◆ Instructions for the task
Condense the paragraph in the passage below that begins "She was also the only person growing up" into a short list of its main points.

◆ Source passage

She was also the only person growing up who always encouraged my writing, which is still so strange to me, because she never stopped working a 9-5 job for a day in her life. You would think that to someone like her, the arts were a frivolous pursuit, something that was fine to enjoy but not to build a whole life around. But that wasn't the case. When we'd go out to feed the ducks, as soon as I'd come home she'd encourage me to write a story about it. She loved telling me how many relatives of mine were painters, actors, and musicians. I never heard about the lawyers or doctors or engineers. Only the artists. Maybe she knew that wasn't what I needed to hear? There was always music in the house. In fact, it was not unusual for my Opa to wake me up by playing the accordion. I was playing cribbage as soon as I could add numbers, and it was expected that I contribute to conversations on politics as soon as I was old enough to have a sense of the world around me. So long as I didn't contribute too much. You'd think as a couple of lifelong lefties, we wouldn't have fought about much, instead focusing on the big picture similarities we share. You'd be wrong.

◆ Entries shown
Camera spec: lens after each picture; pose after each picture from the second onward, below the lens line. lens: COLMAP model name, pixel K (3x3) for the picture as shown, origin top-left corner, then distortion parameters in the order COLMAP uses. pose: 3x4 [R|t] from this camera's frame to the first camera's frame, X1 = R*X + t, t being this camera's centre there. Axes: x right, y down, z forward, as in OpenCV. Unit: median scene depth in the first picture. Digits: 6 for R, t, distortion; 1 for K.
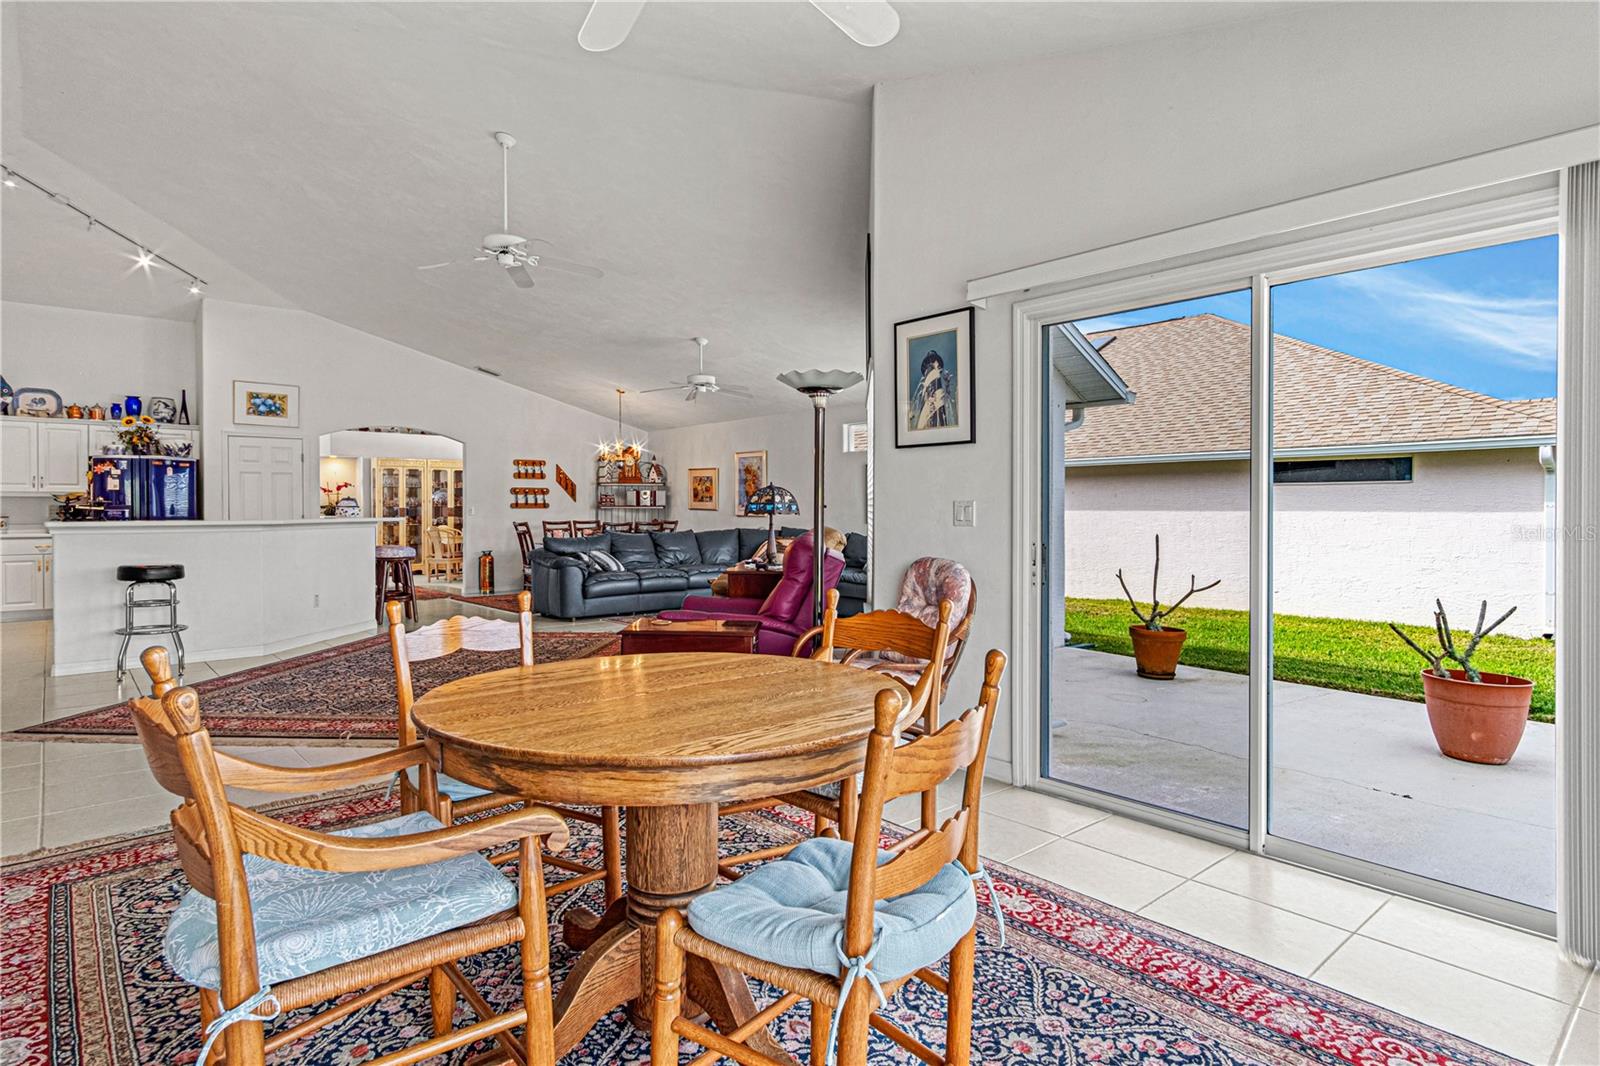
lens RADIAL K [[861.3, 0, 809.0], [0, 861.3, 520.4], [0, 0, 1]] dist [0.001108, 0.003473]
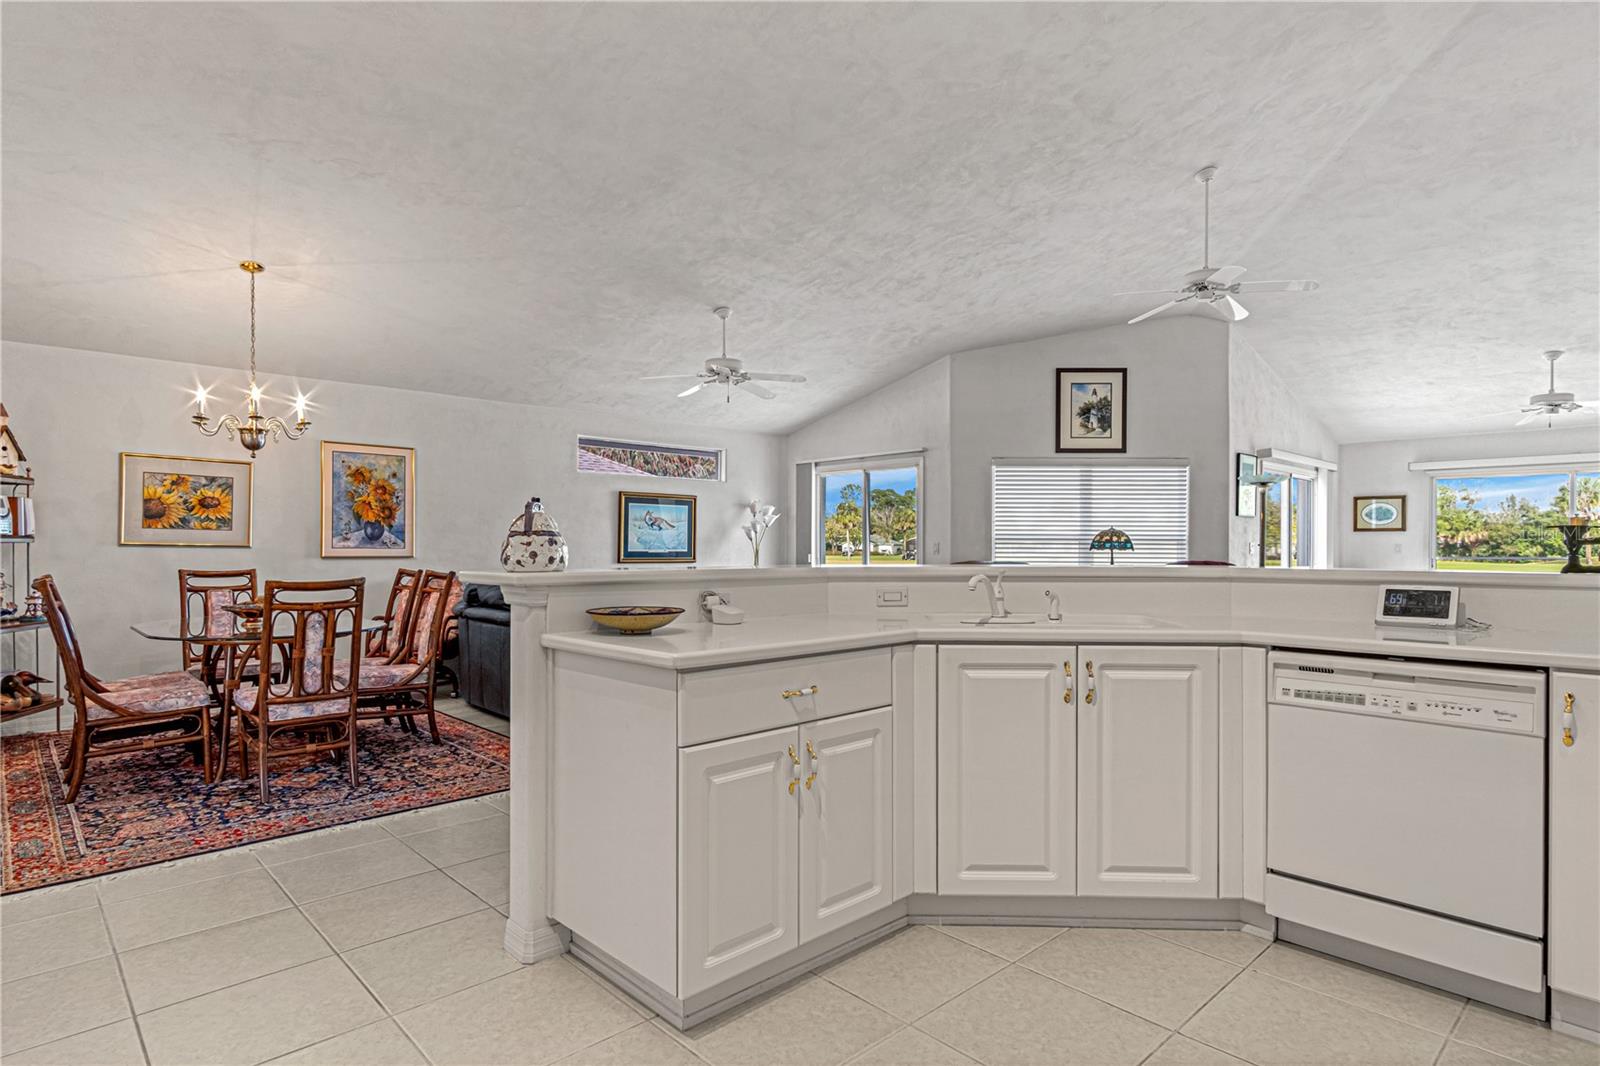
lens RADIAL K [[861.3, 0, 798.1], [0, 861.3, 542.9], [0, 0, 1]] dist [0.001108, 0.003473]
pose [[-0.034136, 0.005296, 0.999403, -0.767750], [0.011246, 0.999925, -0.004914, -0.010114], [-0.999354, 0.011071, -0.034193, 0.868642]]
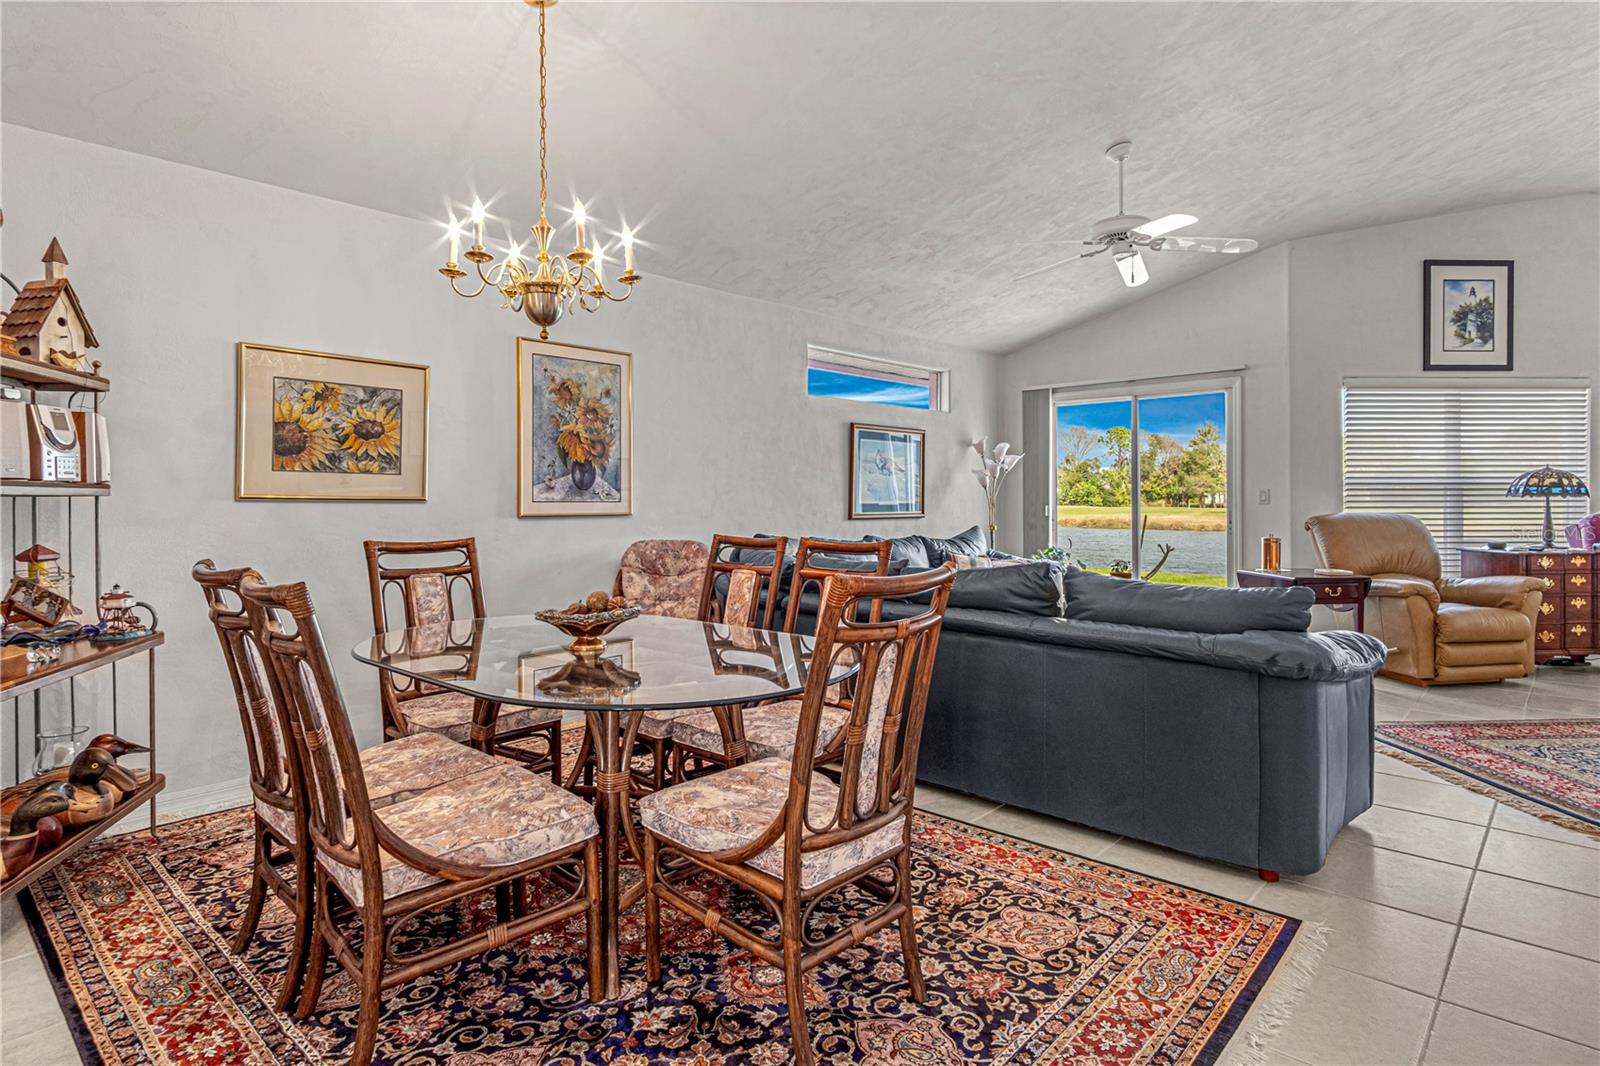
lens RADIAL K [[861.3, 0, 791.7], [0, 861.3, 500.5], [0, 0, 1]] dist [0.001108, 0.003473]
pose [[-0.101538, -0.001481, 0.994831, -0.538472], [0.018764, 0.999818, 0.003404, -0.013144], [-0.994655, 0.019013, -0.101492, 1.117271]]
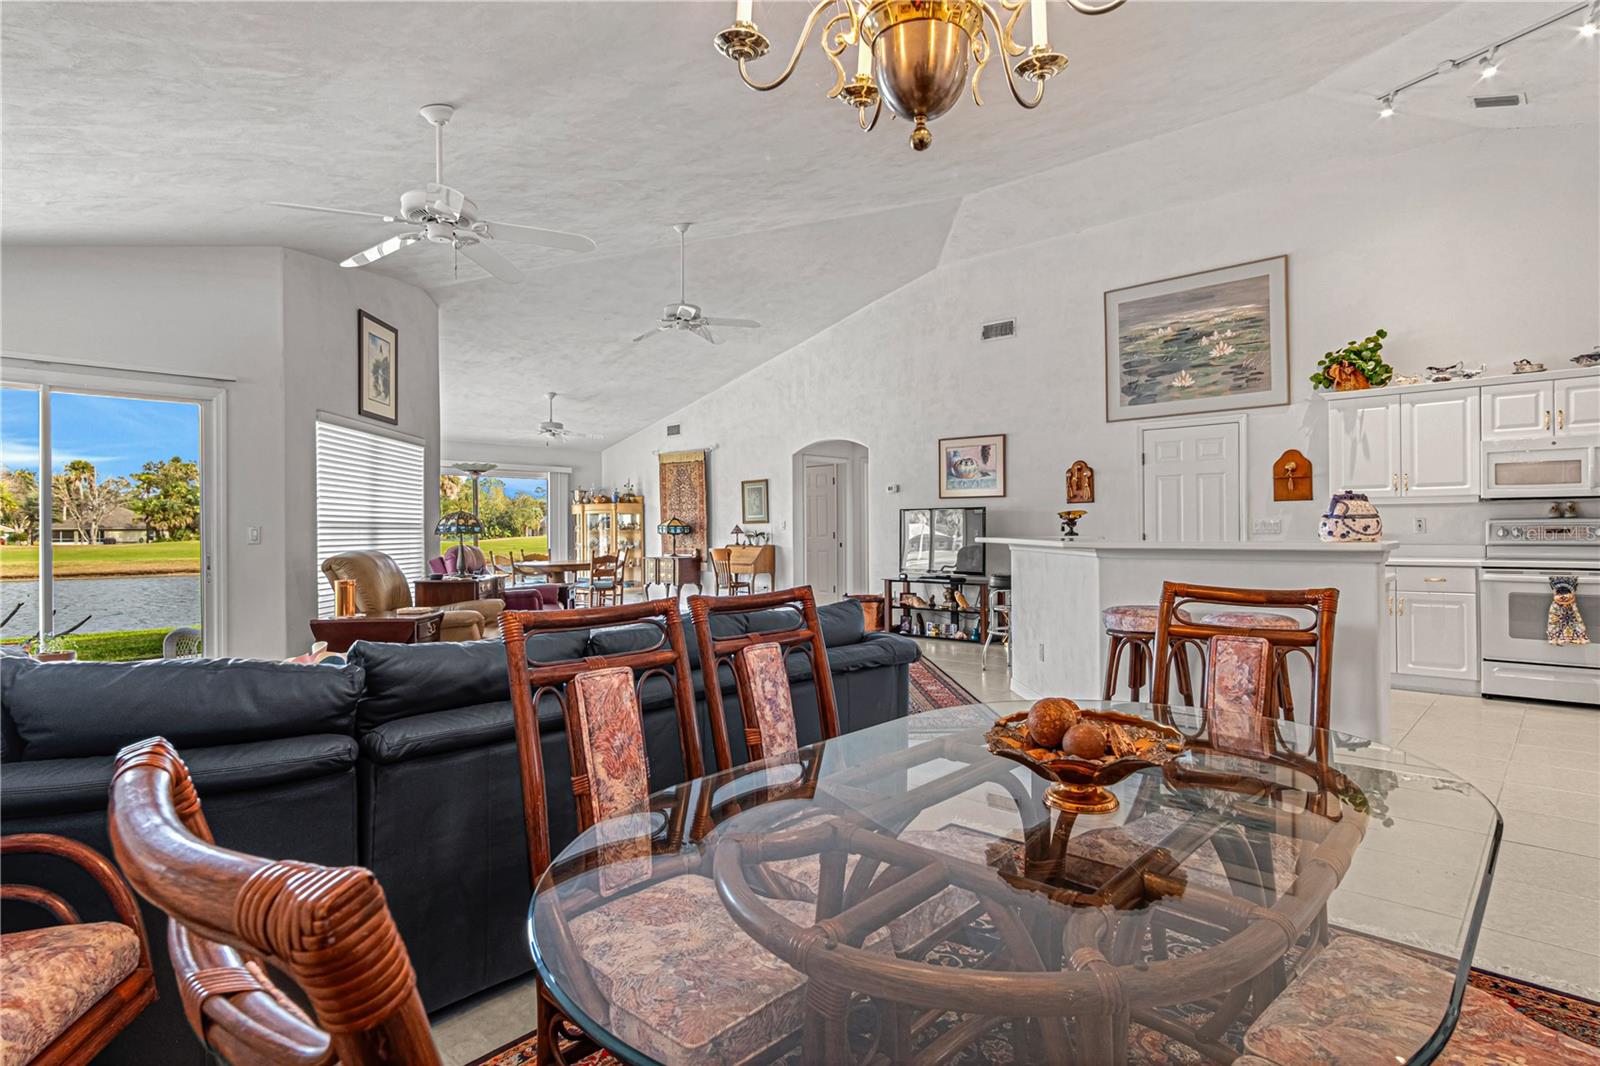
lens RADIAL K [[861.3, 0, 805.4], [0, 861.3, 535.0], [0, 0, 1]] dist [0.001108, 0.003473]
pose [[-0.993440, 0.010695, -0.113856, -0.225651], [0.008297, 0.999734, 0.021522, -0.016345], [0.114056, 0.020436, -0.993264, 1.292276]]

◆ Response below
- She was the only person during the writer's childhood who always encouraged the writer's writing, even though she worked a 9-5 job every day of her life.
- She didn't treat the arts as frivolous. After trips to feed the ducks, she urged the writer to write a story about them.
- She talked about the relatives who were painters, actors, and musicians, never the lawyers, doctors, or engineers.
- The house always had music, and Opa sometimes woke the writer by playing the accordion.
- The writer played cribbage once able to add numbers and was expected to join political conversations once old enough, but not to say too much.
- Though both were lifelong lefties, they still argued rather than focusing on what they shared.